Zeg, wat is de mooiste zin van Elsschot?
Die komt uit Lijmen (1924):

Ik word op ’t ogenblik vanuit Gent verneukt door een kerel, die Korthals heet en die het lijk van mijn schoonzuster in zijn bezit heeft.

Waar gaat uw boek over?
“De titel valt naadloos samen met de inhoud. De veertig verhalen in dit boek vormen een chronologisch verslag van mijn onderzoek naar Elsschot en lagen voor een groot deel aan de basis van de biografie die ik in 2011 over hem schreef. Het oudste stuk komt uit 1981 en het jongste is van vorig jaar.”

Elsschot vertrouwde de Amerikanen niet en vreesde dat ze hun armzalige cultuur aan Europa zouden opleggen. Een vooruitziende blik dus.

Volgens de flaptekst veegt u de vloer aan met collega-onderzoekers.
Lachend: “Dat heb ik er zelf op gezet. Het is geen geheim dat de blurb tegenwoordig door de schrijver zelf wordt geschreven.
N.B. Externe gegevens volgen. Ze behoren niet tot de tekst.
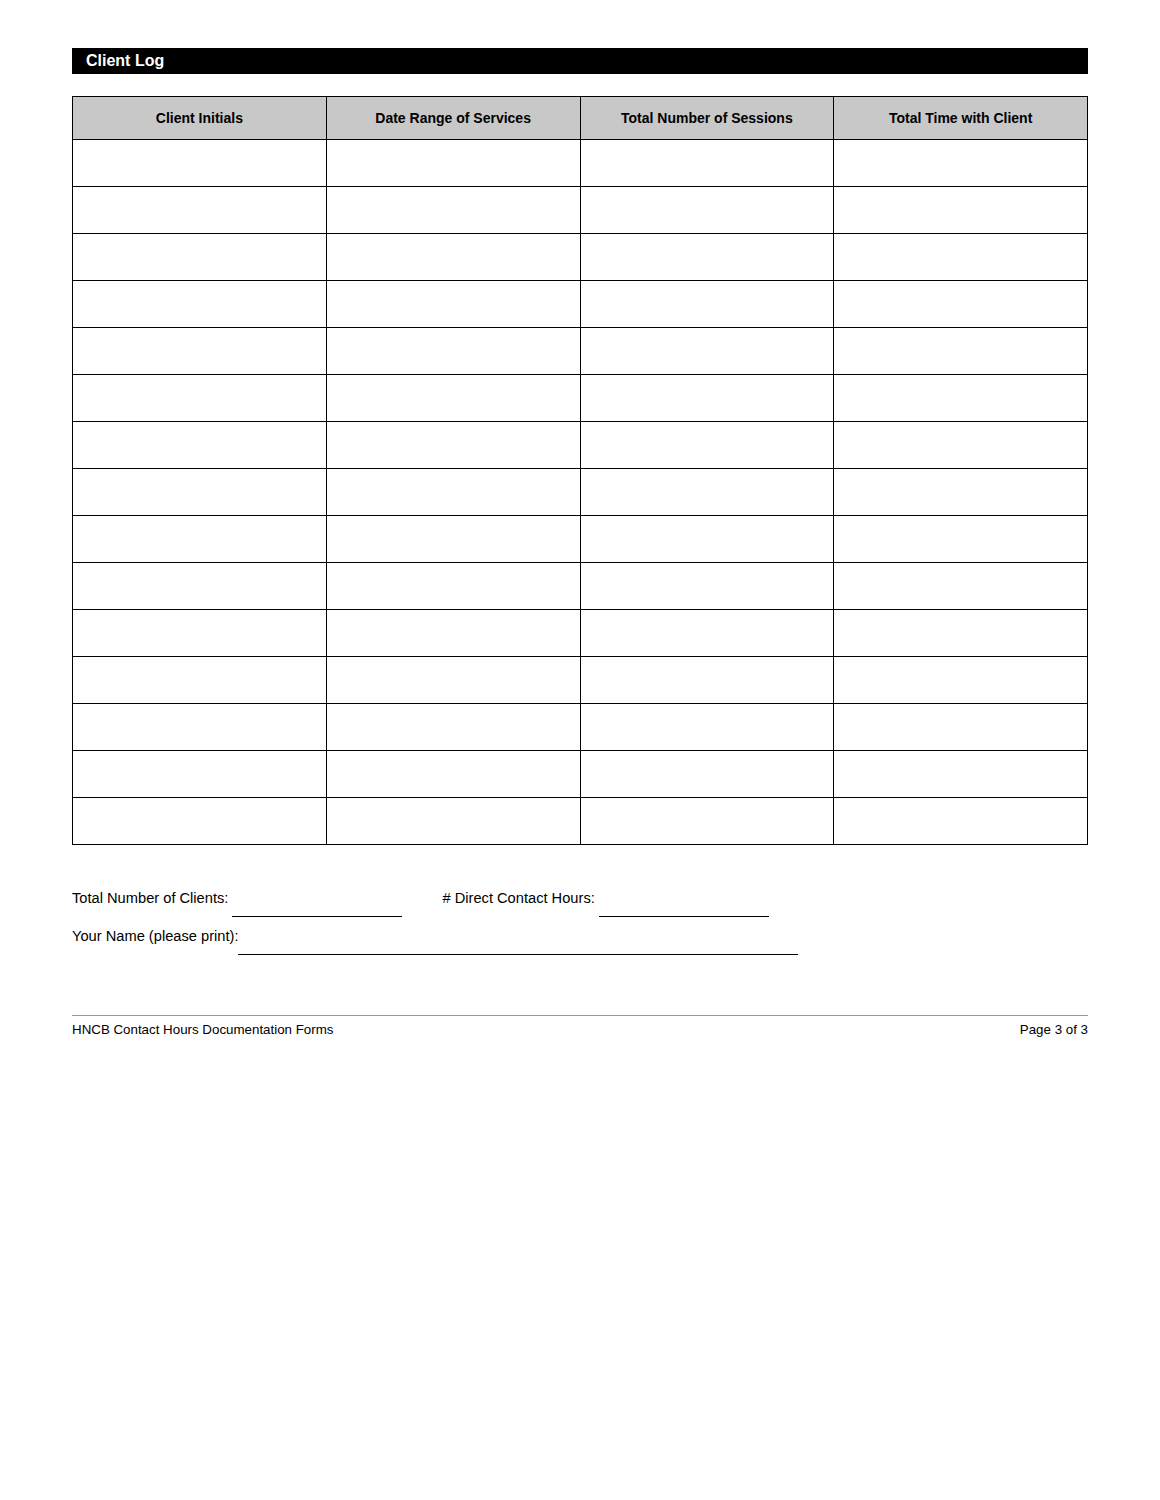Client Log
| Client Initials | Date Range of Services | Total Number of Sessions | Total Time with Client |
| --- | --- | --- | --- |
Total Number of Clients: # Direct Contact Hours:
Your Name (please print):
HNCB Contact Hours Documentation Forms Page 3 of 3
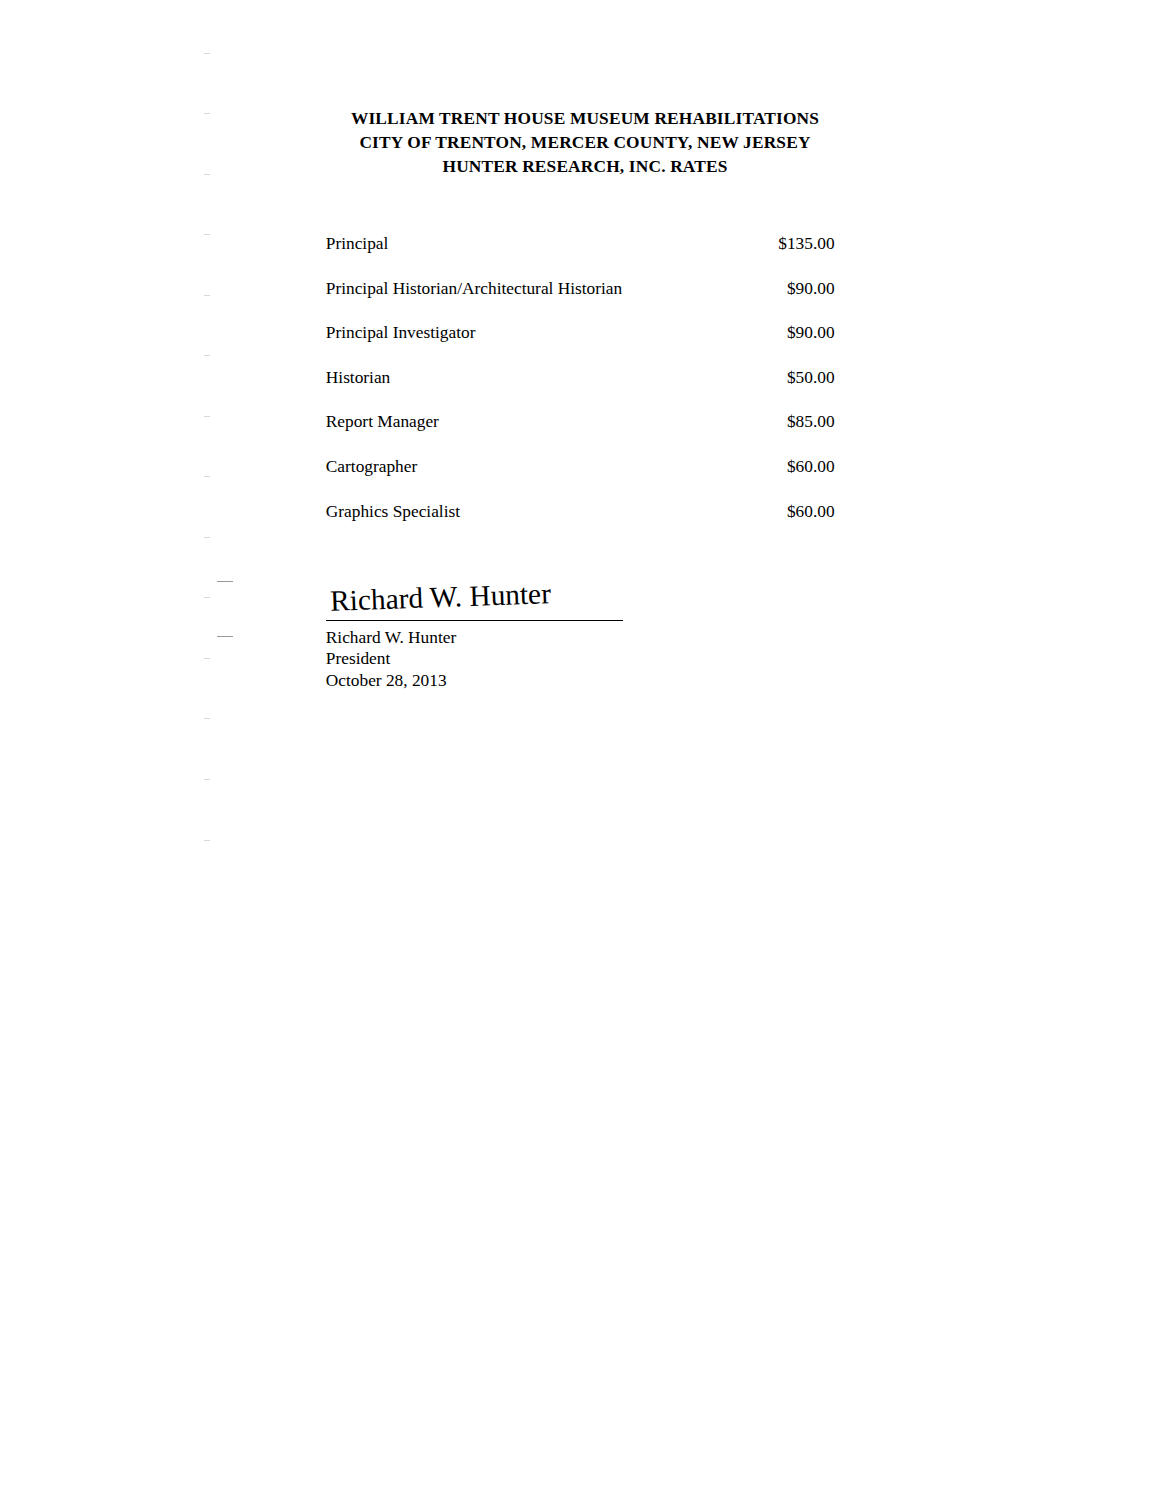WILLIAM TRENT HOUSE MUSEUM REHABILITATIONS
CITY OF TRENTON, MERCER COUNTY, NEW JERSEY
HUNTER RESEARCH, INC. RATES
| Principal | $135.00 |
| Principal Historian/Architectural Historian | $90.00 |
| Principal Investigator | $90.00 |
| Historian | $50.00 |
| Report Manager | $85.00 |
| Cartographer | $60.00 |
| Graphics Specialist | $60.00 |
Richard W. Hunter
Richard W. Hunter
President
October 28, 2013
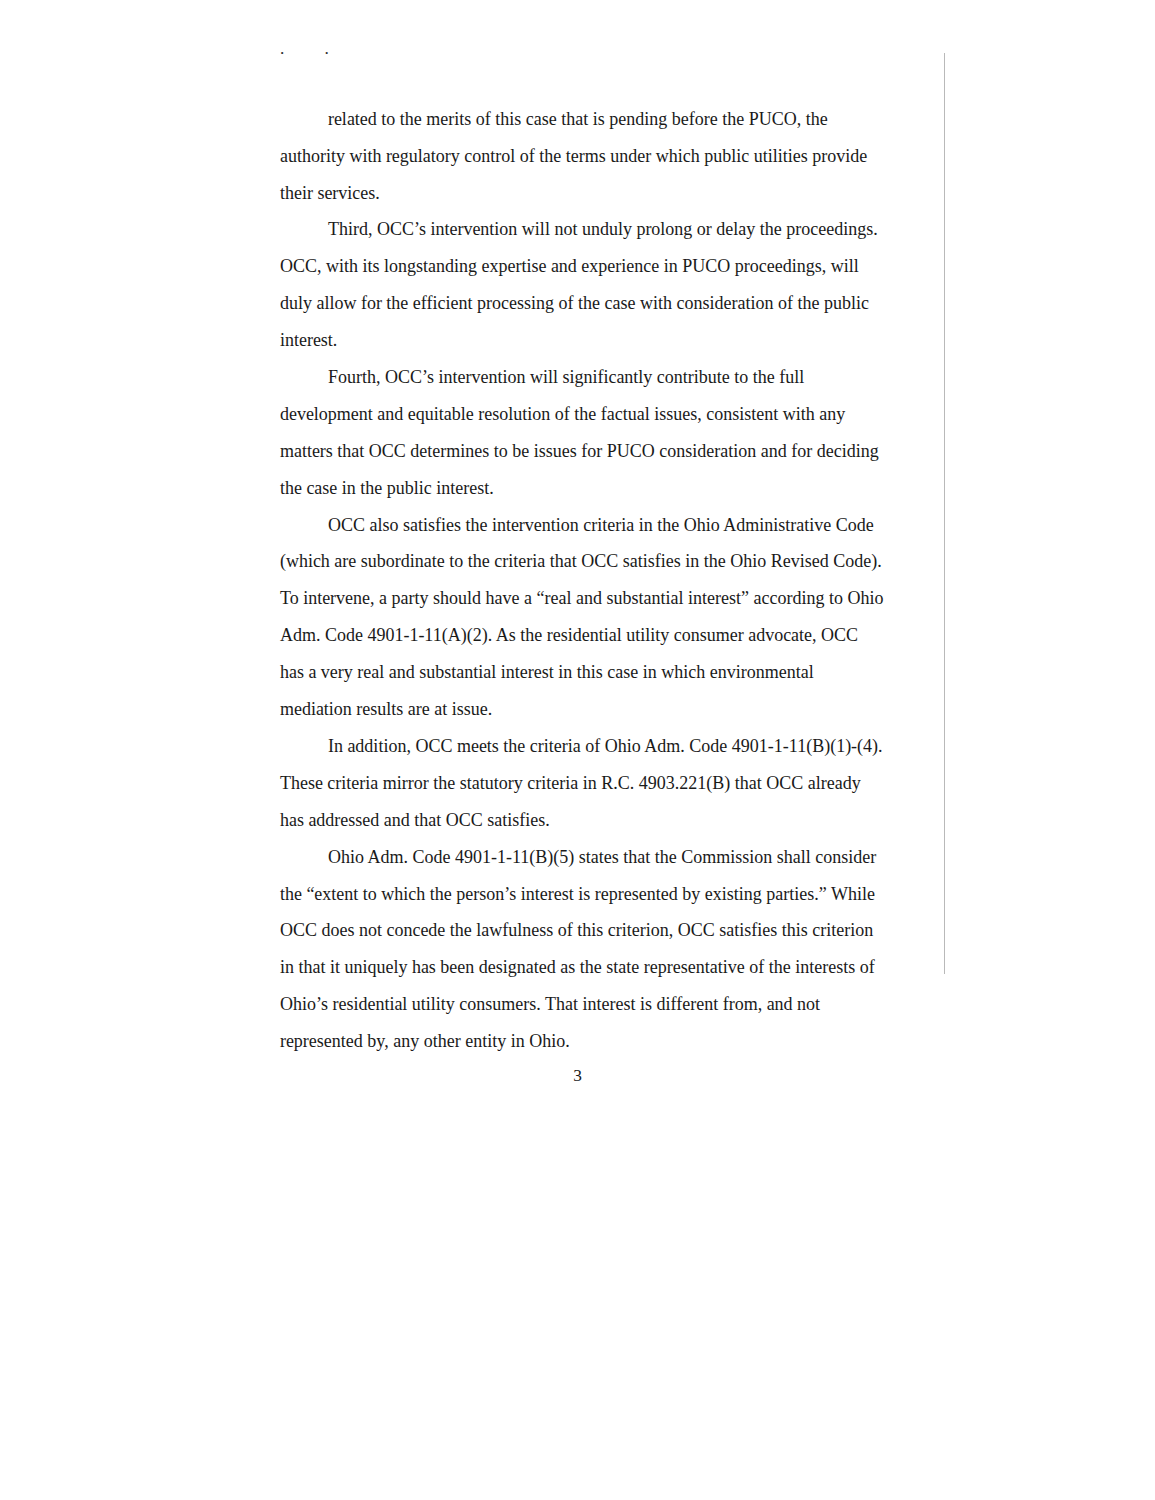..
related to the merits of this case that is pending before the PUCO, the authority with regulatory control of the terms under which public utilities provide their services.
Third, OCC’s intervention will not unduly prolong or delay the proceedings. OCC, with its longstanding expertise and experience in PUCO proceedings, will duly allow for the efficient processing of the case with consideration of the public interest.
Fourth, OCC’s intervention will significantly contribute to the full development and equitable resolution of the factual issues, consistent with any matters that OCC determines to be issues for PUCO consideration and for deciding the case in the public interest.
OCC also satisfies the intervention criteria in the Ohio Administrative Code (which are subordinate to the criteria that OCC satisfies in the Ohio Revised Code). To intervene, a party should have a “real and substantial interest” according to Ohio Adm. Code 4901-1-11(A)(2). As the residential utility consumer advocate, OCC has a very real and substantial interest in this case in which environmental mediation results are at issue.
In addition, OCC meets the criteria of Ohio Adm. Code 4901-1-11(B)(1)-(4). These criteria mirror the statutory criteria in R.C. 4903.221(B) that OCC already has addressed and that OCC satisfies.
Ohio Adm. Code 4901-1-11(B)(5) states that the Commission shall consider the “extent to which the person’s interest is represented by existing parties.” While OCC does not concede the lawfulness of this criterion, OCC satisfies this criterion in that it uniquely has been designated as the state representative of the interests of Ohio’s residential utility consumers. That interest is different from, and not represented by, any other entity in Ohio.
3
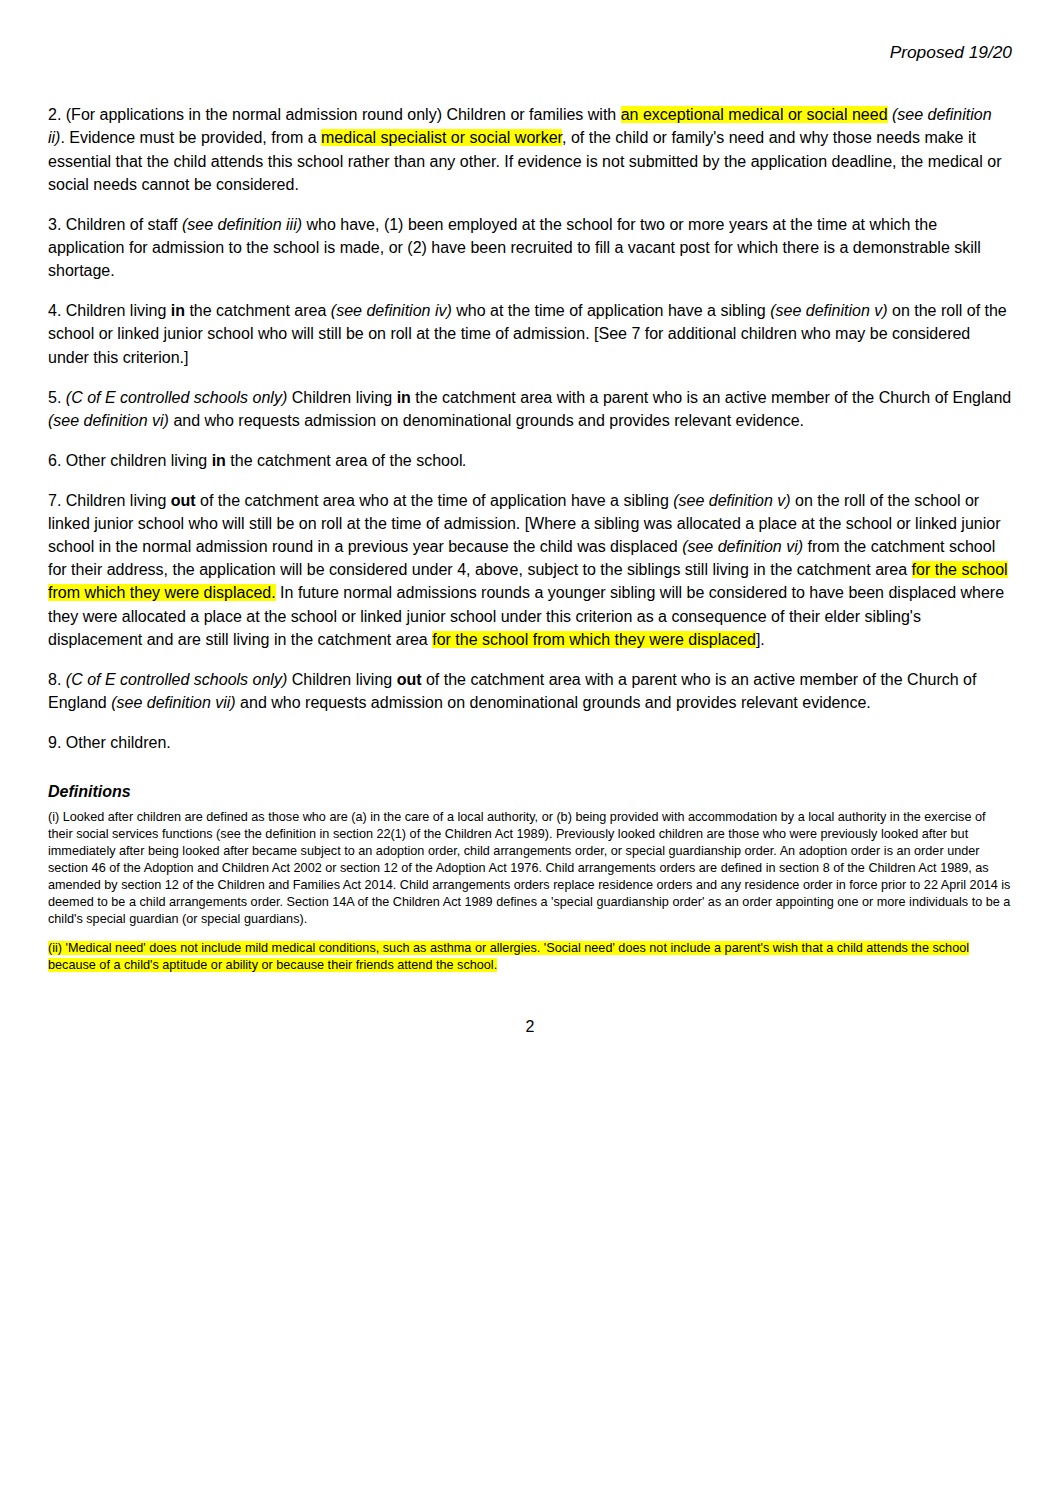Proposed 19/20
2. (For applications in the normal admission round only) Children or families with an exceptional medical or social need (see definition ii). Evidence must be provided, from a medical specialist or social worker, of the child or family's need and why those needs make it essential that the child attends this school rather than any other. If evidence is not submitted by the application deadline, the medical or social needs cannot be considered.
3. Children of staff (see definition iii) who have, (1) been employed at the school for two or more years at the time at which the application for admission to the school is made, or (2) have been recruited to fill a vacant post for which there is a demonstrable skill shortage.
4. Children living in the catchment area (see definition iv) who at the time of application have a sibling (see definition v) on the roll of the school or linked junior school who will still be on roll at the time of admission. [See 7 for additional children who may be considered under this criterion.]
5. (C of E controlled schools only) Children living in the catchment area with a parent who is an active member of the Church of England (see definition vi) and who requests admission on denominational grounds and provides relevant evidence.
6. Other children living in the catchment area of the school.
7. Children living out of the catchment area who at the time of application have a sibling (see definition v) on the roll of the school or linked junior school who will still be on roll at the time of admission. [Where a sibling was allocated a place at the school or linked junior school in the normal admission round in a previous year because the child was displaced (see definition vi) from the catchment school for their address, the application will be considered under 4, above, subject to the siblings still living in the catchment area for the school from which they were displaced. In future normal admissions rounds a younger sibling will be considered to have been displaced where they were allocated a place at the school or linked junior school under this criterion as a consequence of their elder sibling's displacement and are still living in the catchment area for the school from which they were displaced].
8. (C of E controlled schools only) Children living out of the catchment area with a parent who is an active member of the Church of England (see definition vii) and who requests admission on denominational grounds and provides relevant evidence.
9. Other children.
Definitions
(i) Looked after children are defined as those who are (a) in the care of a local authority, or (b) being provided with accommodation by a local authority in the exercise of their social services functions (see the definition in section 22(1) of the Children Act 1989). Previously looked children are those who were previously looked after but immediately after being looked after became subject to an adoption order, child arrangements order, or special guardianship order. An adoption order is an order under section 46 of the Adoption and Children Act 2002 or section 12 of the Adoption Act 1976. Child arrangements orders are defined in section 8 of the Children Act 1989, as amended by section 12 of the Children and Families Act 2014. Child arrangements orders replace residence orders and any residence order in force prior to 22 April 2014 is deemed to be a child arrangements order. Section 14A of the Children Act 1989 defines a 'special guardianship order' as an order appointing one or more individuals to be a child's special guardian (or special guardians).
(ii) 'Medical need' does not include mild medical conditions, such as asthma or allergies. 'Social need' does not include a parent's wish that a child attends the school because of a child's aptitude or ability or because their friends attend the school.
2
Als uitgever (bij Nijgh & Van Ditmar – RvR) heb ik vroeger honderden soortgelijke stukjes moeten schrijven, dus ik weet daar wel raad mee.
“Dat polemische stamt eigenlijk uit mijn studententijd. Karel van het Reve zei in die tijd dat er nog nooit een zinnig woord over Elsschot geschreven was. Waarop ik dacht: verdomme, hij heeft gelijk. Toen ben ik Elsschot-onderzoekers de maat gaan nemen. Ik kwam bovendien net bij Propria Cures vandaan, dus ik wist wel wat polemiek was. Tegenwoordig is mijn visie op Elsschot een stuk gangbaarder.”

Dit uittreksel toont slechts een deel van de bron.